Writing is work. Good writing takes effort. Great writing is difficult.
And it has a price.
Now obviously the first cost consideration is time. The clock does not stop while one’s fingers rush across the keypad. On the contrary, the minutes seem to pass all too quickly; writing rips time from the author’s grasp. While an author intends to sit for a 60-minute session before doing x,y, or z, he finds himself three hours later wondering just what happened to his afternoon or evening. He lost track of it, of course; and it was the rhythms of his work that made him do so.
Beyond time, however, the writer also has the issues of x,y, and z not being done because of the effort and energy it takes to put the words on the page. For our purposes, let’s consider ‘x’ to be hobbies, ‘y’ to be fitness, and ‘z’ to be sleep. For most writers, the act of giving birth to their ideas costs one if not all of these. Sure, an organized person might fit all the pieces into the puzzle of work-life balance, but I have witnessed that most writers (if not all serious creators) must write at the expense of something else.
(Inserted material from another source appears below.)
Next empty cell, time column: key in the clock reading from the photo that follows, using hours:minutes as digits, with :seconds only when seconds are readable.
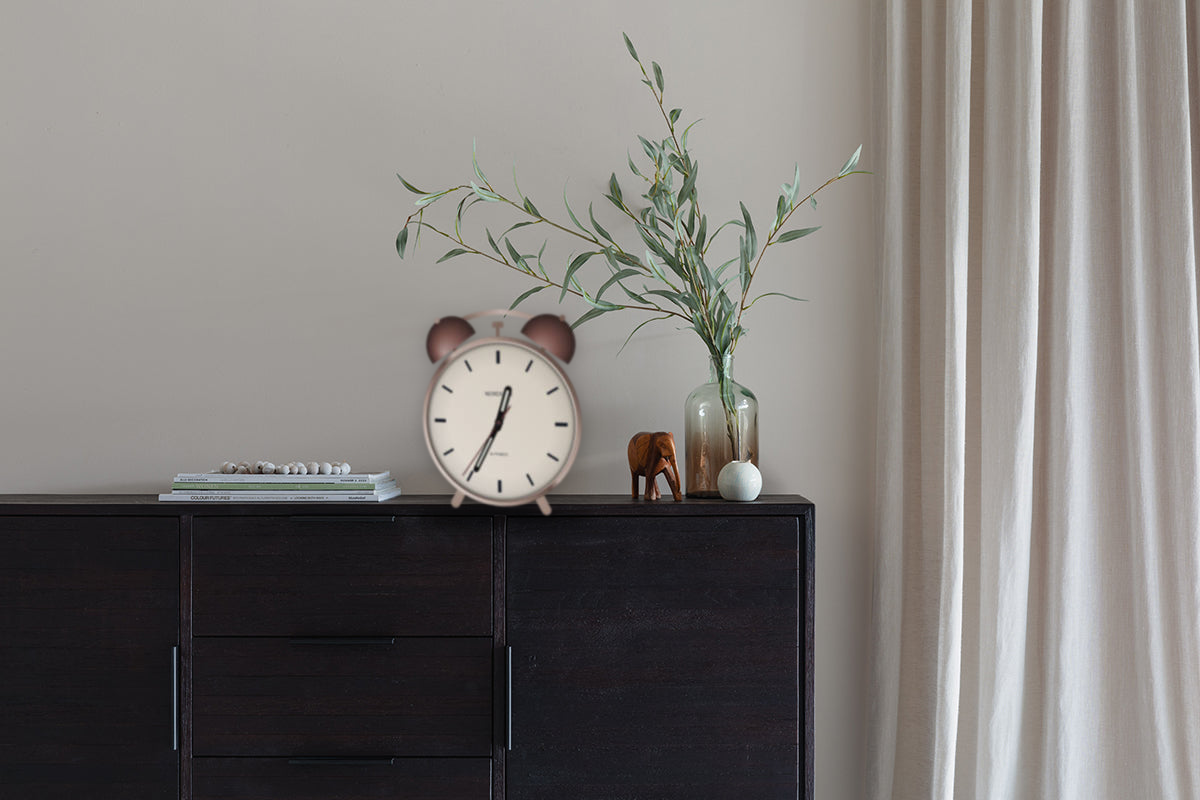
12:34:36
To be fair, fitness is usually the first casualty, with sleep coming in second. We writers do often find the time for some beloved hobby, but we often forego some amount of pleasure or entertainment because the writing takes priority.
And yet the cost of these other “goods” as well as time are merely two costs incurred by the author. A final one must be recognized: the cost of self. Now, granted, not all writers aim to convey goodness, truth, or beauty, but for those who do, it is not easy. The author must reveal herself in order to be honest, or she must surrender herself to beauty to understand it, or or she must hold herself to goodness if she desires to instill it in others (or else, she is a hypocrite). The mindful writer reaching toward excellence must pour out of her very soul, oftentimes without any promise of reward.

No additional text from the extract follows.